10th Parliament· 154 sittings on record · 30,475 speeches · latest 10 June 2026

The Hon. Chithral Fernando, Attorney-at-Law

Samagi Jana Balawegaya· Puttalam· 19 August 2025 ·Debate: Debate: Gambling Regulatory Authority Bill, Public Debt Management Act Regulations, and Foreign Exchange Act Regulations

Public FinanceCorruption & Governance ReformForeign Affairs
AI summary generated by gpt-5.5

Hon. Chithral Fernando supported regulating casinos and gambling to attract foreign exchange, tourism and investment, citing the City of Dreams Sri Lanka project and Melco Resorts’ concerns about legal and regulatory uncertainty. He argued that the Gambling Regulatory Authority Bill gives extensive control to the Minister, including over appointments, removals, capital requirements, funding, staffing, directives and regulations, undermining the stated independence of the regulator. He urged a stable and credible framework to reassure investors and warned that political inconsistency and excessive ministerial control could deter investment.

Verbatim record (translated)

Machine-translated from Sinhala / Tamil / English

¶ 01 Hon. Deputy Chairperson of Committees, thank you for the opportunity to speak on the Regulations under the Public Debt Management Act, the Regulations under the Foreign Exchange Act, and the Gambling Regulatory Authority Bill.
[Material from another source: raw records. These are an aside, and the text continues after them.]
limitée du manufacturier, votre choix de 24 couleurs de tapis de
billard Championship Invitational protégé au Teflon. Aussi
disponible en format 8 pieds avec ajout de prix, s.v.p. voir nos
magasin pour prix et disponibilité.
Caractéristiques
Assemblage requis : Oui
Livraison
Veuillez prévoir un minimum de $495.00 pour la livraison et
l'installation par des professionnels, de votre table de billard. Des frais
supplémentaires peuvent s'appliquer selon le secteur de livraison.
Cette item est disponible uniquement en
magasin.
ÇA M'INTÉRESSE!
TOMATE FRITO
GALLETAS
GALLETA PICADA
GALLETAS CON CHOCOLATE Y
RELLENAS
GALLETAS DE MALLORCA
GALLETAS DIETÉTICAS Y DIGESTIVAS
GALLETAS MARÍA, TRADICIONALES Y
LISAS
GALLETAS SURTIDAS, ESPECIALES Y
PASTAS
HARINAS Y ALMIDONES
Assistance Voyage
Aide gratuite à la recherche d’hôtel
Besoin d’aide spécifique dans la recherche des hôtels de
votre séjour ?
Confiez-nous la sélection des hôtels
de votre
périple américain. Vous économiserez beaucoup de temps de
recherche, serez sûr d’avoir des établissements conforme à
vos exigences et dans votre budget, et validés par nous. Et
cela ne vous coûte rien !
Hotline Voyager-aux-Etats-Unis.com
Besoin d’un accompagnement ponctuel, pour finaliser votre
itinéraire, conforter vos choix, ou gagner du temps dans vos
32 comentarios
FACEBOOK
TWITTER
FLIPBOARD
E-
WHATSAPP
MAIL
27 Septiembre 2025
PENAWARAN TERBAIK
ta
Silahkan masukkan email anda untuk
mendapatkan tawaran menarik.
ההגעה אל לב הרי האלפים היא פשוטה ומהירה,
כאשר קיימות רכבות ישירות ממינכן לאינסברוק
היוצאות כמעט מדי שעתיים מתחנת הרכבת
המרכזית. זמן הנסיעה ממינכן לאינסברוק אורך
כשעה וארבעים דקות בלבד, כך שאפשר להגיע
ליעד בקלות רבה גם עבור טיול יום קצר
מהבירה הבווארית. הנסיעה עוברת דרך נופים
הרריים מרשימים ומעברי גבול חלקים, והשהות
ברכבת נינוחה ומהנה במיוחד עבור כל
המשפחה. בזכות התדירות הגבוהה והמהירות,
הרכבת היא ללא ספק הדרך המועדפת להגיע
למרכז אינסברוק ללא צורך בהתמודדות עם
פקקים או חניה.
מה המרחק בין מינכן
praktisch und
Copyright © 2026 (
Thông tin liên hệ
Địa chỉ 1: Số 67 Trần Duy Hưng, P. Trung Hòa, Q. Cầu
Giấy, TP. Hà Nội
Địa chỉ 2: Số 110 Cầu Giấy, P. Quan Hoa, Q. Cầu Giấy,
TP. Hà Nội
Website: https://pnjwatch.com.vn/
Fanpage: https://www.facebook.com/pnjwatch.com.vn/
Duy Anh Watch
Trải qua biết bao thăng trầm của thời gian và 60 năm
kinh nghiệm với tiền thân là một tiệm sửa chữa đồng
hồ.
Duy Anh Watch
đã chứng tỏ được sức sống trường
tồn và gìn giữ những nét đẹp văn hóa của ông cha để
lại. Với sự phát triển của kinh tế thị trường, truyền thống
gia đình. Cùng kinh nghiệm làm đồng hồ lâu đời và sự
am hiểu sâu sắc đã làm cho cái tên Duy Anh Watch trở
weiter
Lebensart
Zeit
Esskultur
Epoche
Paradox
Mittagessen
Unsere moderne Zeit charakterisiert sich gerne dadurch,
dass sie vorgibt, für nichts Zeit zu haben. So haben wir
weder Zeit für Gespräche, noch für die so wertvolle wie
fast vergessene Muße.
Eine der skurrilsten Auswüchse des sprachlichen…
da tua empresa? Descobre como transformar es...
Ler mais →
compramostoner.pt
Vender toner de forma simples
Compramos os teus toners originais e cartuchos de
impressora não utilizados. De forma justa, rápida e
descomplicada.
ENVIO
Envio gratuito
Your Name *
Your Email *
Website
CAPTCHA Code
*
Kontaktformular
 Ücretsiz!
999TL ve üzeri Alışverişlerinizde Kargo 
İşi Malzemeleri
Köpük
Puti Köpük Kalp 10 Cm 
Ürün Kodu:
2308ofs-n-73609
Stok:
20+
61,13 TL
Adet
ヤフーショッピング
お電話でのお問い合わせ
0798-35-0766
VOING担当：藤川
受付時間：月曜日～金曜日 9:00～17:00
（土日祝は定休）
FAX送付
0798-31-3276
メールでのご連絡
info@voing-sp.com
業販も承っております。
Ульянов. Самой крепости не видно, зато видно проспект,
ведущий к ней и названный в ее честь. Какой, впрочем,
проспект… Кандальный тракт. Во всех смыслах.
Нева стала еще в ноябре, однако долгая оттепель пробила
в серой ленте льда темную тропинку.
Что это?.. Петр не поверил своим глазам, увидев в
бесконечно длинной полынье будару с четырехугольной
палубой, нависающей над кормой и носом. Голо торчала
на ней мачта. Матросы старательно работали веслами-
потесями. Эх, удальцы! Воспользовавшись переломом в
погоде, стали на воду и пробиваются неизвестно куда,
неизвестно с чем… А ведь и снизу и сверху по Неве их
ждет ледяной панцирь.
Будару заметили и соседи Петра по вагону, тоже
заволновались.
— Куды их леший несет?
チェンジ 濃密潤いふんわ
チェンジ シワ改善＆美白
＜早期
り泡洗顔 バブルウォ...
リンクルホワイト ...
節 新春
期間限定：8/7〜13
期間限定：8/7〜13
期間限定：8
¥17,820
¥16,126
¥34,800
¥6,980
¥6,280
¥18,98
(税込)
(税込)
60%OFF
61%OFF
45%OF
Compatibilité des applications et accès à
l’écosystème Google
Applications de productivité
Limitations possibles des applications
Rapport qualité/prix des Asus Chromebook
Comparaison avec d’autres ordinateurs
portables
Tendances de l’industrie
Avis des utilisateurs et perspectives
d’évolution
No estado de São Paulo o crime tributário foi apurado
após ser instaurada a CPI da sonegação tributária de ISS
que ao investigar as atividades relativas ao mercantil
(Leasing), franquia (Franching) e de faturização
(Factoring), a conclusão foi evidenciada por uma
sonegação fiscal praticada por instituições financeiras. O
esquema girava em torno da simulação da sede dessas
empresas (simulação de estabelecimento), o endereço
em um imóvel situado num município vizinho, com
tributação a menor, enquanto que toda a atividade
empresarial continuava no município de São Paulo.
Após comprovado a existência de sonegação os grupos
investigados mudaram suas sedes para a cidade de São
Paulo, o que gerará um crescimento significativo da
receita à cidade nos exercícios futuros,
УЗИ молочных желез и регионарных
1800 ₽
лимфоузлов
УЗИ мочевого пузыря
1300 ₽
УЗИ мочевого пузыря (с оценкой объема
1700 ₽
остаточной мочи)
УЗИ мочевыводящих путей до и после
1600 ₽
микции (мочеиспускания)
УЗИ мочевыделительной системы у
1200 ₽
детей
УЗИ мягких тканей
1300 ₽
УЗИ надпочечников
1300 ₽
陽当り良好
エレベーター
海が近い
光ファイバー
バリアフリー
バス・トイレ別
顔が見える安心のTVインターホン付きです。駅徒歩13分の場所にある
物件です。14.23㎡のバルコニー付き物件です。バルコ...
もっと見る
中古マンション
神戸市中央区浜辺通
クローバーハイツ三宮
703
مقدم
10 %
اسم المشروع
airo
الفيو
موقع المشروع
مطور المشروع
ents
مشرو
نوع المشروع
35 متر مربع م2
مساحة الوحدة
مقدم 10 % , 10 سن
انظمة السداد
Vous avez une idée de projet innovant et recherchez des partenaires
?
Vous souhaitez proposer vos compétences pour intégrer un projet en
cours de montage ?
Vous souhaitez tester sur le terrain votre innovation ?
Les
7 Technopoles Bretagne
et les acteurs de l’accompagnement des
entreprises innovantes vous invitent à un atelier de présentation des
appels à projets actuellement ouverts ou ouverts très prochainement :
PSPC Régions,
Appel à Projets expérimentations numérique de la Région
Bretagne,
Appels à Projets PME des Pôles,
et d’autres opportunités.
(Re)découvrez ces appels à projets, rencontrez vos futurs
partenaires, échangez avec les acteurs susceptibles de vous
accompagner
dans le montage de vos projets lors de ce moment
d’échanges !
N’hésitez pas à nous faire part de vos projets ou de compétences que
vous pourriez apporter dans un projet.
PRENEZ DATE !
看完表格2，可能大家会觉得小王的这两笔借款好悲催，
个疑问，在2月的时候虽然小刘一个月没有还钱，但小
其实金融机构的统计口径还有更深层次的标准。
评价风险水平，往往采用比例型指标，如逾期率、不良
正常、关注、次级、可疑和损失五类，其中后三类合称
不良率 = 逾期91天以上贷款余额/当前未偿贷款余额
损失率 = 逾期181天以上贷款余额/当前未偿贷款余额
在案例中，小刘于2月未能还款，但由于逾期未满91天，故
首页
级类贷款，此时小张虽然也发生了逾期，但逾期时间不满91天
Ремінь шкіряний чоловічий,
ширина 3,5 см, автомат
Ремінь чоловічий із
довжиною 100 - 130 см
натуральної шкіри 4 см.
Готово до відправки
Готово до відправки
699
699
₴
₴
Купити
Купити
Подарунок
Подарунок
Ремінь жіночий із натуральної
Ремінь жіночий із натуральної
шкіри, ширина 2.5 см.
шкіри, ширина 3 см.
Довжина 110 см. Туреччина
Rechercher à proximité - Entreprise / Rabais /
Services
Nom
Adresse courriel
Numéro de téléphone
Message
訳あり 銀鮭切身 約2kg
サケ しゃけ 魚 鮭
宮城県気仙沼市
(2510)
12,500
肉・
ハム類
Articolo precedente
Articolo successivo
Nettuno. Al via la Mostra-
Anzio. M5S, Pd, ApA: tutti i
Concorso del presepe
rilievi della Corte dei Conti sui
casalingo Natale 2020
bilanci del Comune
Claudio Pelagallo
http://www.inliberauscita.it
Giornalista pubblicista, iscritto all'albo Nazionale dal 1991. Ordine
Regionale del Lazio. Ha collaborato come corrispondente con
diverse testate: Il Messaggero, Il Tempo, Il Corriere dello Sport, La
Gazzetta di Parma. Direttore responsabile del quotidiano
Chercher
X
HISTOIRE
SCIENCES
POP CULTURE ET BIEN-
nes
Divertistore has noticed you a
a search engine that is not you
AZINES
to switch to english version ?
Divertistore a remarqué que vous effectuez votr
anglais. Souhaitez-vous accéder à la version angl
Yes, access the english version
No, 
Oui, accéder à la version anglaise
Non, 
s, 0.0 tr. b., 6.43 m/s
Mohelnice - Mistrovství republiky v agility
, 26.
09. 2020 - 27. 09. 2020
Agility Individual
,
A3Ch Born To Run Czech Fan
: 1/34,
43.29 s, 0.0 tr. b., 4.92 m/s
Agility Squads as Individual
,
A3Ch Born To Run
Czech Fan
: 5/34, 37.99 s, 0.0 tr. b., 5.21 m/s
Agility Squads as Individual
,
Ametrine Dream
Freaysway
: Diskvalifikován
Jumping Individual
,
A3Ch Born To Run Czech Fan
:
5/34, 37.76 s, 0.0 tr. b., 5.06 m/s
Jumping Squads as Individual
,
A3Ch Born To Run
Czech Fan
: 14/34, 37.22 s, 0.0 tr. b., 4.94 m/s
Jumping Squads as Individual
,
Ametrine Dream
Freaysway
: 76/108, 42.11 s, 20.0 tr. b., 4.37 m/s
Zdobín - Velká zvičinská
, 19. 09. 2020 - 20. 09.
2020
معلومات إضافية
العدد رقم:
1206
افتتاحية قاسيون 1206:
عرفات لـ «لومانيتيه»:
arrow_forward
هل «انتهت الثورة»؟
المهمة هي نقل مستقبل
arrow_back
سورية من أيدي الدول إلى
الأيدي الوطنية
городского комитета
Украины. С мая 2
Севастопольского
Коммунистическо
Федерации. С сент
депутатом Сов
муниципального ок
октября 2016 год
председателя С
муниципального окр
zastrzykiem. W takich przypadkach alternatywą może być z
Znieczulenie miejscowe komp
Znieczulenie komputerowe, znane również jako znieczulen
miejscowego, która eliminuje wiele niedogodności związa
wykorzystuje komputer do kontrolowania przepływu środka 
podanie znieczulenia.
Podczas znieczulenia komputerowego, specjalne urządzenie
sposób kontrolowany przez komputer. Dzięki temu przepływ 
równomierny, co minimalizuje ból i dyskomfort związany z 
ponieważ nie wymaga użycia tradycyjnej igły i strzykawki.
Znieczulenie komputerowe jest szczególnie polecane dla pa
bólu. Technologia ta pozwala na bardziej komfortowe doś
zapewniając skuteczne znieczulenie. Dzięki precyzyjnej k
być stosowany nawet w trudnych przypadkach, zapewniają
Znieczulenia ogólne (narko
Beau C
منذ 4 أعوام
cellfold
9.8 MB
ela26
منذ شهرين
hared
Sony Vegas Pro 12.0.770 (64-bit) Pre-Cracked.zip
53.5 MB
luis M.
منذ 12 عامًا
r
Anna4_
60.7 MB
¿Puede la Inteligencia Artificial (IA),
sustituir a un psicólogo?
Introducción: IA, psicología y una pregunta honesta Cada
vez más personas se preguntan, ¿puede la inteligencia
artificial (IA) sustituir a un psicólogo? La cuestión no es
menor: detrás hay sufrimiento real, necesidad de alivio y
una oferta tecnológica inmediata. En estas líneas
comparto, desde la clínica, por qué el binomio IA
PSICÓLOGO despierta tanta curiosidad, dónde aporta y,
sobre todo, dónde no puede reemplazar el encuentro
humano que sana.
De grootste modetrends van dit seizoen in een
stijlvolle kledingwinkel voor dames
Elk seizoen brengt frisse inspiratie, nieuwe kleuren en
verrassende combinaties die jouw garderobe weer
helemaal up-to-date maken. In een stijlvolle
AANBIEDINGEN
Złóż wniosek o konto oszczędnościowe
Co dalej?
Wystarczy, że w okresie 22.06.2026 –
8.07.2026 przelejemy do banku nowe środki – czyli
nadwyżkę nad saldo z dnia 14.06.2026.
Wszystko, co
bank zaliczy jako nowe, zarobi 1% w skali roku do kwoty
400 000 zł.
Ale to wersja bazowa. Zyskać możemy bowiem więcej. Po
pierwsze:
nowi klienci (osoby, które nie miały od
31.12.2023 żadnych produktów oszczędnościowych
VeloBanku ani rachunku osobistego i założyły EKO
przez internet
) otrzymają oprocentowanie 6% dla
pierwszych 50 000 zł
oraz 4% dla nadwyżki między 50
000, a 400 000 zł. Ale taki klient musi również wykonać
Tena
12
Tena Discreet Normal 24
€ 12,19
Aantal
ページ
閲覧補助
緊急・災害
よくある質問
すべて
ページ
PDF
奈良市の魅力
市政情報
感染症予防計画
¶ 02 Following Hon. Gamini Rathnayake’s speech, let me note: we all now broadly accept that casinos and gambling can attract foreign exchange, tourism and investment, even if some personally object on cultural or religious grounds. Recently, Melco Resorts and Entertainment, a global giant, joined with John Keells Holdings to launch City of Dreams Sri Lanka—a landmark investment welcomed by many.

¶ 03 Therefore, regulation is necessary. But Melco’s 2024 Annual Report itself notes legal and regulatory uncertainty in Sri Lanka: while they obtained a licence, there is material uncertainty due to potential changes in the legal and regulatory environment. This underscores the need for a robust, stable legal framework.

¶ 04 The Bill describes the Authority as an independent regulator “with a broad curriculum to promote tourism and economic growth.” However, reading the Bill suggests strong ministerial control rather than true independence. Examples: - The Secretary to the Ministry of Finance sits on the Board ex officio. Three members are appointed by the Minister, and one of them is appointed as Chair by the Minister [s.7(3)(b)]. - The Minister may remove the Chair for stated reasons [s.8(3)]. - The Minister may, by Gazette, set minimum capital requirements for applicants [s.16(1)(b)]. - The Minister defines what constitutes digital gambling. - Funding is through Parliamentary appropriations, inviting political leverage [s.36(1)(a)]. - The Director‑General of the Authority is appointed by the Minister [s.39(1)(b)]. - The Minister may determine remuneration of the DG and staff [s.40(2)]. - The Minister issues directives and makes regulations; a long list under s.76(2).

¶ 05 A regulator must have government oversight, yes, but not pervasive political control. This level of ministerial dominance raises investor concerns—investors themselves have flagged uncertainty. Unless the framework convincingly assures independence and clarity, we risk deterring the very investments we seek.

¶ 06 I also recall Hansard from 25 April 2014, when Hon. Anura Kumara Dissanayake, then in Opposition, criticized international casino projects, dramatizing casino floors and tables and attacking supposed oligarchs. Today, the same leadership presides over openings of the largest such projects. Words then versus actions now—investors see this inconsistency and it breeds uncertainty.

¶ 07 We support regulation and development, but centralizing power in one Minister undercuts credibility and risks major harm. With that, I conclude.

Provenance

Source
Hansard, Tuesday, 19 August 2025 ·No. 1755860432040633 ·English daily/uncorrected Hansard
Page · column
not yet extracted — page/column anchors are not in the current dataset; the source PDF is the citable location.